Nada más sencillo que atribuirse el papel de abogado de la especie humana para convertirse en referencia moral superior y única. La igualdad, como dogma que anula cualquier otra categoría, se traduce a la práctica con la supresión de la singularidad individual, mediante la abolición de cualquier diferencia cualitativa entre los sujetos.

El fanatismo relativista es un oxímoron casi perfecto. Una  especie de contradicción armónica.

“Toda opinión vale exactamente lo mismo que cualquier otra”. La radicalidad de esta afirmación entra en colisión frontal con su propio contenido ya que, siguiendo su doctrina al pié de la letra, la afirmación contraria gozaría exactamente de la misma jerarquía, en cuanto a veracidad.

El relativismo moral se basa, en definitiva, en la simple abolición del mal como categoría.

No era preciso que el último papa Benedicto pusiese este tema prioritariamente sobre la mesa de los creyentes. Una simple reflexión sobre la catástrofe moral que supuso la Shoah, en cuanto a la superación de cualquier límite aceptado hasta entonces para el concepto del mal, sería suficiente para denunciar la falacia.

Además, la realidad es lo suficientemente compleja como para no hacernos demasiadas ilusiones. Por un lado, si tratásemos de encerrarnos únicamente en nosotros mismos, obviando nuestra conciencia histórica, nuestro compromiso con el presente y el futuro, lo que podríamos denominar nuestra historicidad, pronto descubriríamos que somos incapaces de desolidarizarnos, realmente, del porvenir colectivo.

Carecemos de la posibilidad de crear un ideal arbitrario extraído únicamente de nuestra individualidad, perfecto y terminado, y de rehusar en su nombre toda relación con la actividad histórica presente.

Sin embrago, la mencionada complejidad reside precisamente en el compromiso ineludible existente entre nuestra conciencia de individuos y nuestra responsabilidad histórica; referidos ambos a la realidad más inmediata, y lejos de cualquier ensoñación utópica.

Lo que hace de nuestra civilización un concepto que supera al de la simple cultura es precisamente la capacidad del individuo de relacionarse íntimamente consigo mismo, y de construir de esta forma su relato de la realidad. Relato sin el cual toda pretensión de entrar en contacto real con la historia sería inútil.

La izquierda se aleja de lo particular, montada en el caballo del masoquismo culpabilizador de un supuesto egoísmo individualista, para refugiarse en el delirio de una generosidad abstracta de carácter universal, tras la cual suele acechar el fantasma del totalitarismo.

Las pretensiones redentoras de la izquierda ofrecen, como final de su heroico itinerario, la utopía de una sociedad justa y sin clases. Esa utopía tiene la virtud de no desaparecer más que en el improbable caso de su materialización; esto es, en el momento en el que entra en escena ese totalitarismo.

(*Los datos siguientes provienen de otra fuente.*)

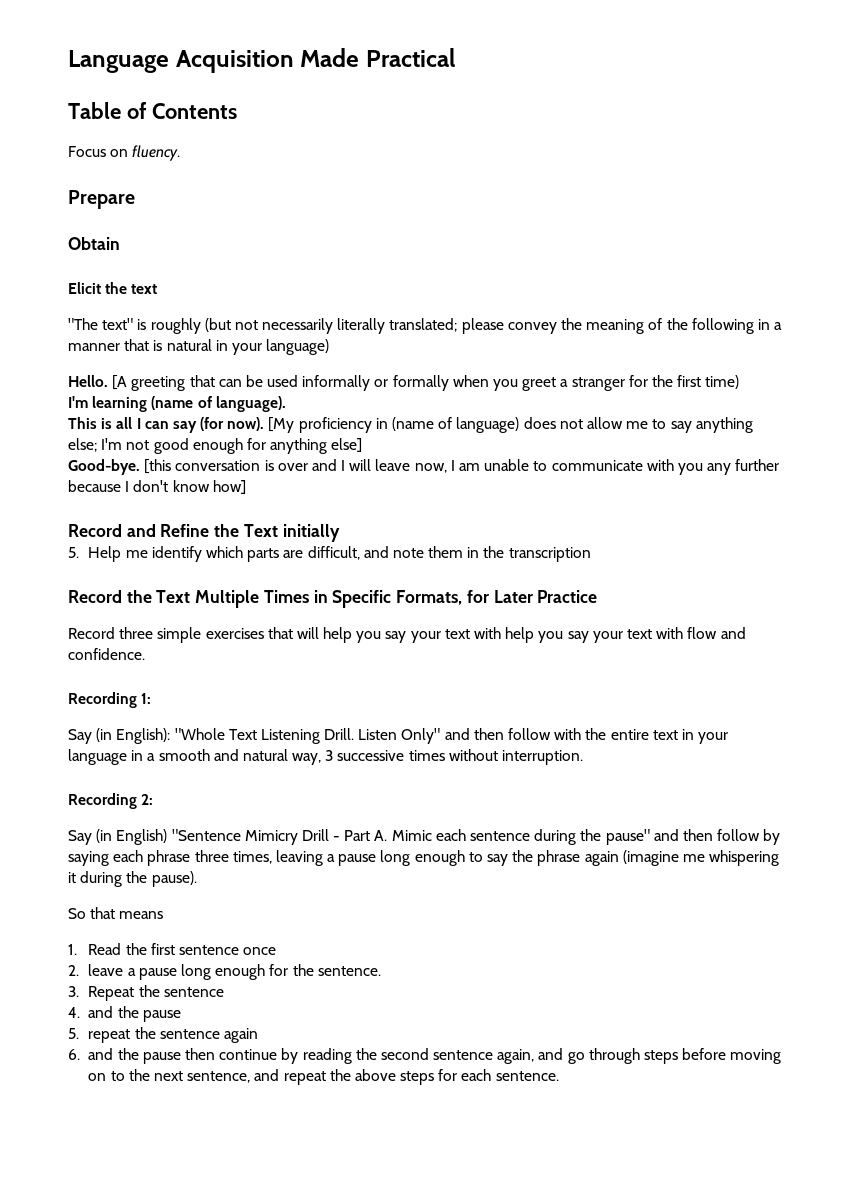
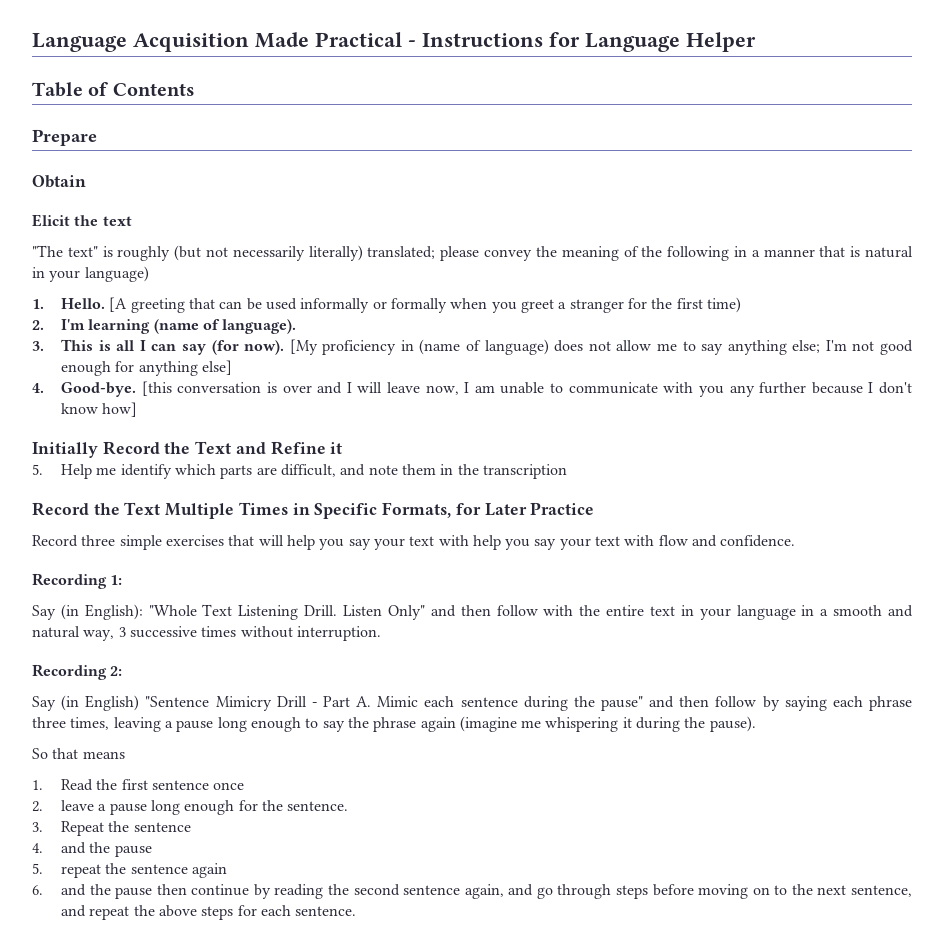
(455, 57) none -> [408,32,756,52] - Instructions for Language Helper
[68,145,181,161] // Focus on fluency. -> (195, 89) none
[337,318,386,334] literally -> [308,245,363,261] literally)
(330, 347) none -> [32,299,44,309] 1.
(740, 382) none -> [32,320,44,330] 2.
(286, 404) none -> [32,341,44,351] 3.
(363, 445) none -> [32,383,44,393] 4.
[68,524,340,542] Record and Refine the Text initially -> [32,441,343,458] Initially Record the Text and Refine it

Por eso la utopía, como todas las construcciones abstractas tras las que la izquierda camufla su incapacidad de relacionarse con la realidad, se ha convertido en la bandera de toda la masa de socio-masoquistas vociferantes que disuelven sus frustraciones personales en ese magma colectivo como terapia salvadora.

Hoy nos hallamos hostigados de nuevo por ese comunitarismo que utiliza como combustible las dificultades materiales provocadas por la crisis actual, y que continúa proponiendo sus sempiternas soluciones abstractas a nuestros problemas concretos.

Ante este renovado intento de usurpación de la realidad, tal vez cabría responder como lo hizo Hannah Arendt al definir al pueblo judío, no como un ente abstracto ajeno a la humanidad, sino como una simple parte concreta de la misma, atormentada por la barbarie:

“Yo no amo a ningún pueblo. Solo amo a mis amigos”.